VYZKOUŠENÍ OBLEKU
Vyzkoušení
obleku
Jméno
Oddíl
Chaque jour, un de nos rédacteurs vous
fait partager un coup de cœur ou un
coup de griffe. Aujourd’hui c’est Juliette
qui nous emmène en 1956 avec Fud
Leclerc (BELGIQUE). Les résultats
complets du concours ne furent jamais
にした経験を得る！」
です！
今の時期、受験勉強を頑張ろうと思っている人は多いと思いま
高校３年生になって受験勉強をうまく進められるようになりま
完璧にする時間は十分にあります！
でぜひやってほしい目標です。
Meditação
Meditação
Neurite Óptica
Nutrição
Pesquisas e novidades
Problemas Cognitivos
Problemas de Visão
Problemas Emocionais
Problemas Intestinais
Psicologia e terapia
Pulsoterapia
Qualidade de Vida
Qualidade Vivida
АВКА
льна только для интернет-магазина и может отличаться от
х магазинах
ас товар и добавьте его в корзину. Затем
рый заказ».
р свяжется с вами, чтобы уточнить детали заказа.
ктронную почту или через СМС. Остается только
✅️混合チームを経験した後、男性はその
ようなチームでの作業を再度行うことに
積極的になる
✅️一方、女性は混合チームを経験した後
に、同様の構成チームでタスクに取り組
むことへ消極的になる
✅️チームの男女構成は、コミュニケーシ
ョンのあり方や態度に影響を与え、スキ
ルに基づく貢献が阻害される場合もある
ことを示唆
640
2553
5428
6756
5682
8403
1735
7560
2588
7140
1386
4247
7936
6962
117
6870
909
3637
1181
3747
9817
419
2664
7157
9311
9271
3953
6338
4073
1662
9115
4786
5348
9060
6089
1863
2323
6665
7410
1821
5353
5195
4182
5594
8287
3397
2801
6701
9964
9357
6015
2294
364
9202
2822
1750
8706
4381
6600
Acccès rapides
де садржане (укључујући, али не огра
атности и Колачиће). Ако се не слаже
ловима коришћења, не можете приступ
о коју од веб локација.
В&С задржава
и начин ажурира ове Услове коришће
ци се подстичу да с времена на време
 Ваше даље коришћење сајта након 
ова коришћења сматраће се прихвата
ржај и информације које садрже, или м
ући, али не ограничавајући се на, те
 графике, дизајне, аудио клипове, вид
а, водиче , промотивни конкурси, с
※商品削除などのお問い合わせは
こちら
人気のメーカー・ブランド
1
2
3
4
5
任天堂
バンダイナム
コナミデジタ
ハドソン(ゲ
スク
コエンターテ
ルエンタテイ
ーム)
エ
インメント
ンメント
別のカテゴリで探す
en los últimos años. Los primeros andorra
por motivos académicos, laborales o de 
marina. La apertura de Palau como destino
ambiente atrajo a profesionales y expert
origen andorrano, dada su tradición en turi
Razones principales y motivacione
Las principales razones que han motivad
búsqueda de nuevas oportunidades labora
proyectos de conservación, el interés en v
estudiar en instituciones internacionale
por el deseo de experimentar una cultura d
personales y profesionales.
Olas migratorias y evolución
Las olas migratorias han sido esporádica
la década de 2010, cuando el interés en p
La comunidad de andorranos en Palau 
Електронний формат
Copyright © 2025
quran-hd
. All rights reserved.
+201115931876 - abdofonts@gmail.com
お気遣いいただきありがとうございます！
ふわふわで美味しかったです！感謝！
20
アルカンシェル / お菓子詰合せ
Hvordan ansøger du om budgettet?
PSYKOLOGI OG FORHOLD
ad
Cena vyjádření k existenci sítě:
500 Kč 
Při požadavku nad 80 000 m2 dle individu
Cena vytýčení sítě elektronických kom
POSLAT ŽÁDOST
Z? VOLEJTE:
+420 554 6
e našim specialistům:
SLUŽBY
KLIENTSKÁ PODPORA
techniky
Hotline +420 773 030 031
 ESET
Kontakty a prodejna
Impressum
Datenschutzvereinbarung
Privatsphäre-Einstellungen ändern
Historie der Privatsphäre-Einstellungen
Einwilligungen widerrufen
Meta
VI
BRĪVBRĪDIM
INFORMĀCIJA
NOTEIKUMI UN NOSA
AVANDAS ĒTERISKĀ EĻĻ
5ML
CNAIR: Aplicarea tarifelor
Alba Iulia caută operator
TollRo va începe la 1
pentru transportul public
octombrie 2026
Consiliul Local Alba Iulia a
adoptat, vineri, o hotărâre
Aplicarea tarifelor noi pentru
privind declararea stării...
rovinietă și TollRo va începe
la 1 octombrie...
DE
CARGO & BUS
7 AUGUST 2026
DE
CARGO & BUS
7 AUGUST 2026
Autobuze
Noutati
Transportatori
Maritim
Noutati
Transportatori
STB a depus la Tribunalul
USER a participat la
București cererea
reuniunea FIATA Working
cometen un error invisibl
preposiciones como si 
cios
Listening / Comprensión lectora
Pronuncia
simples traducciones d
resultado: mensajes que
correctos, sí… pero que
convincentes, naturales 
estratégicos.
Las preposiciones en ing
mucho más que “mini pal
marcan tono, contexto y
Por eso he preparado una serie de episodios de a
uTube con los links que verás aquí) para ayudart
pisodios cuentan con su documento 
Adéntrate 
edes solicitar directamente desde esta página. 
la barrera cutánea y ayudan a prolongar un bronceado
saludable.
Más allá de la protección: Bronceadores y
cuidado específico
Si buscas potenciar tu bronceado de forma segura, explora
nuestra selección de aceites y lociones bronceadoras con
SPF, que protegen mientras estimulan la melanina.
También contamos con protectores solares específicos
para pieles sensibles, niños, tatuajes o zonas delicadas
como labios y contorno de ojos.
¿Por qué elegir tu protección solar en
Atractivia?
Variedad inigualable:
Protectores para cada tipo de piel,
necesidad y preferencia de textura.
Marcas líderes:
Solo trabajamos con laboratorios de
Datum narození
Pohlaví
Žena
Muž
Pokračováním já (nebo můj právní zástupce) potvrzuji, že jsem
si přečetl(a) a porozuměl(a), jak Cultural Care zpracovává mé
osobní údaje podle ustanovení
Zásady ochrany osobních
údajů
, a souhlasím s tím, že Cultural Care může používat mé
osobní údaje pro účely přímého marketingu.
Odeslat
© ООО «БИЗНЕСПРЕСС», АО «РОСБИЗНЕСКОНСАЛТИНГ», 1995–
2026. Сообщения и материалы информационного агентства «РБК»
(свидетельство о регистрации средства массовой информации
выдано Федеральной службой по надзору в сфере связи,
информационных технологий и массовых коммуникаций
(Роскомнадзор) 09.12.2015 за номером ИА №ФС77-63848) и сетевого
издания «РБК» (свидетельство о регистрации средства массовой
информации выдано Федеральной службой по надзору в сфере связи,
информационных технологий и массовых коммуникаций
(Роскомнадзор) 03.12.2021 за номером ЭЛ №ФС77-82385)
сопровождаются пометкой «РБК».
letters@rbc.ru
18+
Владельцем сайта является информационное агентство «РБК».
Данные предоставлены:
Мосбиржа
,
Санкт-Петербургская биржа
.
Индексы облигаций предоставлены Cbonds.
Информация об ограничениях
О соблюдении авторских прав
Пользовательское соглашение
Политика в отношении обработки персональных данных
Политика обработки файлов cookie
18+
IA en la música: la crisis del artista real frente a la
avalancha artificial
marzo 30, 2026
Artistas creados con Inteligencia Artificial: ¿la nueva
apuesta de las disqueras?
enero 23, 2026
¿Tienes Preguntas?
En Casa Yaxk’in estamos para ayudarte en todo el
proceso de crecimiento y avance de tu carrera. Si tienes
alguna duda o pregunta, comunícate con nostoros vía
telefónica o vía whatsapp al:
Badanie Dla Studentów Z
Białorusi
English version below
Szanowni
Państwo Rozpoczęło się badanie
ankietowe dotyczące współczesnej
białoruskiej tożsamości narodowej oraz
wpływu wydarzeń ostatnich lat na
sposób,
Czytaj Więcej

* **Required work**: Count up the lines in the preceding data that include the word "Политика"; respond with the number only.

* **The completed task**: 2